It's been a few weeks now that I've been on Plentyoffish.com. So far I've had one date (a rather uneventful trip to the Sherman Oaks Starbucks where we didn't really have anything to say to each other and it was terribly uncomfortable). Other than that, I've just been e-mailing or chatting with a few blokes. Nothing to write home about, that's for sure.
"I have a grande chai tea latte with
a shot of stilted conversation for Hutch?"
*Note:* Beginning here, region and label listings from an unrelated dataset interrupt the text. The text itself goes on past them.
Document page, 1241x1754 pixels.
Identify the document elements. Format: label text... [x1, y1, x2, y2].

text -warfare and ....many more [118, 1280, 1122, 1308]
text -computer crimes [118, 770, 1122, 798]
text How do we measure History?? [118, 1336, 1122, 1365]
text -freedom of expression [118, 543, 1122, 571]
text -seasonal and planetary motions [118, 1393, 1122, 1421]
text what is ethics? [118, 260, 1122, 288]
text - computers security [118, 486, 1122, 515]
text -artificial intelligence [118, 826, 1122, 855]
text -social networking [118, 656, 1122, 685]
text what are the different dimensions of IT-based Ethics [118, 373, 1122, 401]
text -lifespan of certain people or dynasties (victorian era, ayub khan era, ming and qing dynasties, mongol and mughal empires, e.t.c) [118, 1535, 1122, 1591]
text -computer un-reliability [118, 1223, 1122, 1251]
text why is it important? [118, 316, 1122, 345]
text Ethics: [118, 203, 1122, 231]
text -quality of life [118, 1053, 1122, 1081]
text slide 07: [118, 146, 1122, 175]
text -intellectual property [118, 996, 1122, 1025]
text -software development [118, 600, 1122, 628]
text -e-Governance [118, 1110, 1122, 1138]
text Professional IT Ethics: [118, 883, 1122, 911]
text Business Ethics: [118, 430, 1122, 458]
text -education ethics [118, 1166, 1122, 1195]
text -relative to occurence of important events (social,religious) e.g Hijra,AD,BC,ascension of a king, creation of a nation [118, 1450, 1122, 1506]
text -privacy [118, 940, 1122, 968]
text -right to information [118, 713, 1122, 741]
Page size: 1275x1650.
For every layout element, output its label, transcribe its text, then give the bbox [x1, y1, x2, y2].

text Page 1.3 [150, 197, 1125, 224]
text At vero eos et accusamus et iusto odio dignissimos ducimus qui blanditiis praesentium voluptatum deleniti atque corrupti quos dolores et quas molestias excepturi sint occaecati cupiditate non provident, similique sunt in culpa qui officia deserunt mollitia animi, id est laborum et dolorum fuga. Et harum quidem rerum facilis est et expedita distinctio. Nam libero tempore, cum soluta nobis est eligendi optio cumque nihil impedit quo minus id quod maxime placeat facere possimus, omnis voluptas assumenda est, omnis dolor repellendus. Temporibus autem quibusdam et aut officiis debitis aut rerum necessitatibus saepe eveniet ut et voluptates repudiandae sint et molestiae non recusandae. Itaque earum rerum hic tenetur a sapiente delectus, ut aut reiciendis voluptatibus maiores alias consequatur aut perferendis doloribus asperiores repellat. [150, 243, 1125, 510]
I was online today when I got a chat request from this guy without a picture. I don't trust profiles without pictures because a) the guy is either too lazy/stupid to upload one or b) he's ashamed of the way he looks. If I have to upload one, you do too. However, I decided to give him a chance because he mentioned in his profile the fact that he actually is familiar with English grammar and if he doesn't know how to spell a word, he looks it up on Dictionary.com. I think I've said before that guys who can't spell worth a crap or prefer ridiculous abbreviations are a major NOPE for me. And since I do the same thing (google a word before making a fool of myself), I thought maybe that's enough to build a relationship upon.
We went through the usual, "Hi, how's it going, what do you do, blah blah blah." Then he asks,
"Would you mind if I had a fetish?"
All I could think about was this episode of Sex and the City,
which is (almost) every girl's worst nightmare.
Um... I resisted the urge to block him because my interest was piqued. Here was a guy who was completely upfront about what makes him a weirdo. And we're all weird in some way, (like me with my correct spelling fetish), we just usually try to hide it. You have to respect him for that. Why waste time when you know there's something that's important to you that might be a dealbreaker? Curious, I responded,
"Depends... what kind?"
It took him a few moments before he wrote, "I'm really into it, so I'm looking for a girl who can accommodate." Now he was really starting to freak me out. I replied, "Are you going to tell me what it is?"
Finally he said, "I like girls in pantyhose, the ones that go all the way up."
I don't get it. But I guess the point is that it's irrational.
I guess as far as fetishes go, it's not as disturbing as others. And like I said, I appreciate his honesty. But seeing as I loathe pantyhose (they're scratchy, expensive, inconvenient, time-consuming, they rip easily, and they just get in the way. I also despise the word 'panty'), I'm thinking this is a big fat NOPE. More importantly, when you've been talking to someone for about three minutes and don't even know what they look like, much less if they're a decent person or not, it's a little soon to be talking about specific plans for the bedroom.
Maybe I'm just old fashioned that way.